I AM YOURS
at Presentation House Theatre, North Vancouver
to June 18
Tickets $16/$12
604-990-3474

Three little words: I am yours. Are they blessing or curse? The ultimate desideratum or the ultimate nightmare? In I Am Yours they mean all these things to characters who so intensely desire to be loved and possessed by another. Be careful what you wish for, warns Judith Thompson.

No one else in Canada writes like Thompson. Her characters wear their psyches on their sleeves in plays like I Am Yours, The Crackwalker and Lion in the Streets, where ecstasy and terror are never far below the surface, often manifesting themselves in powerfully disturbing metaphors of the natural world.

In this play the character Mack (Nigel Vonas) recalls his cleanliness-obsessed mother breaking open a kitchen wall when he was a child to reveal a gigantic hive swarming with thousands of bees that pursued and stung him. The terrifyingly monstrous lurks even in the most sanitized, domesticated corners of our lives. And nowhere more than in love.

Mack’s marriage to Dee (Robin Mooney) is in trouble, perhaps because of her severe emotional distress. She has nightmares of lions and sharks banging against cage doors.
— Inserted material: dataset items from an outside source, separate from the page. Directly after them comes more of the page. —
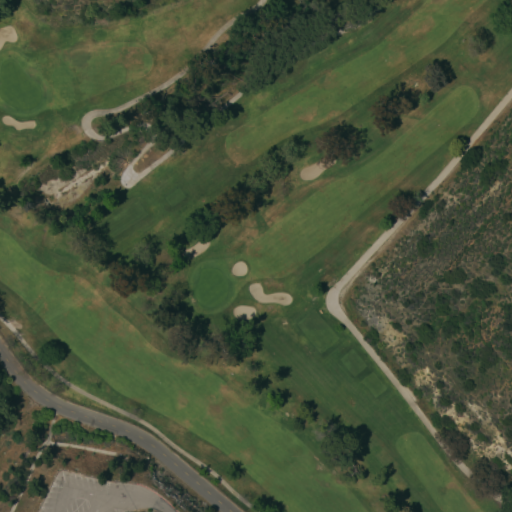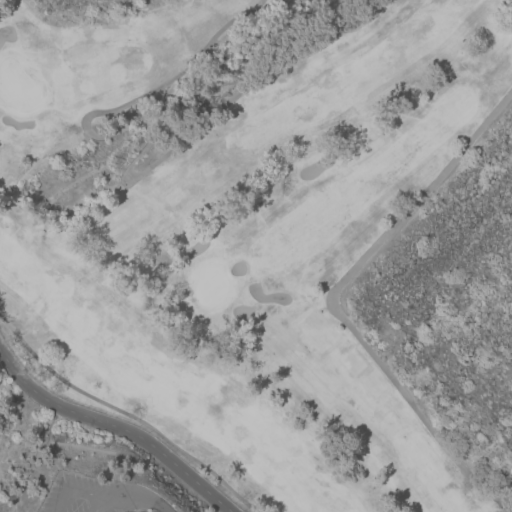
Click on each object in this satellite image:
road: (410, 207)
park: (236, 228)
road: (111, 425)
parking lot: (94, 494)
road: (157, 504)
road: (51, 508)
Driven by these subterranean forces, she doesn’t know whether to love Mack or hate him, cage him or drive him away.

One night Dee “lets her animal out” and has sex with the emotionally volatile and possibly deranged superintendent of her building, Toilane (Jeffrey Fisher). Things really heat up when Dee gets pregnant and has to decide whether to tell Mack, abort or keep the baby—another terrifying animal behind a wall—or concede it to Toi and his persistent mother Pegs (Joan Bryans), who feels that she’s waging class warfare.

Dee’s waking nightmare also provides a chance for her ugly duckling sister Mercy (Heather Cant) to gain some leverage. Thin, pretty Dee, Daddy’s favorite, always had it easy. Plain, love-starved Mercy with her excess “poundage” has had to settle for pathetic fantasies, predatory older men and a husband who prefers watching The Brady Bunch to having sex with her. “If you’re a woman and you’re born ugly,” says Mercy, “you might as well be born dead.”

Though often horrific and disturbing, the play is not entirely a downer. Thompson’s characters show a kind of courage in managing to cope with their acute hyper-consciousness of the Dark Side. And there’s a good deal of grotesque humour in the characters’ skewed perceptions, such as Toi’s obsession with the length of Dee’s feet.

This difficult material is handled smartly by a largely non-professional company (the only Equity actor in the cast, Angelo Renai, plays small roles). The acting is very strong across the board but Fisher’s Toilane and Cant’s Mercy are standouts. Director Maryth Gilroy effectively knits together Thompson’s overly fragmented script with the help of Anne Nicole Meeson’s efficient set, Erin Harris’ sharply focused lighting, and especially Ian Alexander Martin’s fractured hard-rock soundtrack.

Definitely worth catching before it closes on Saturday.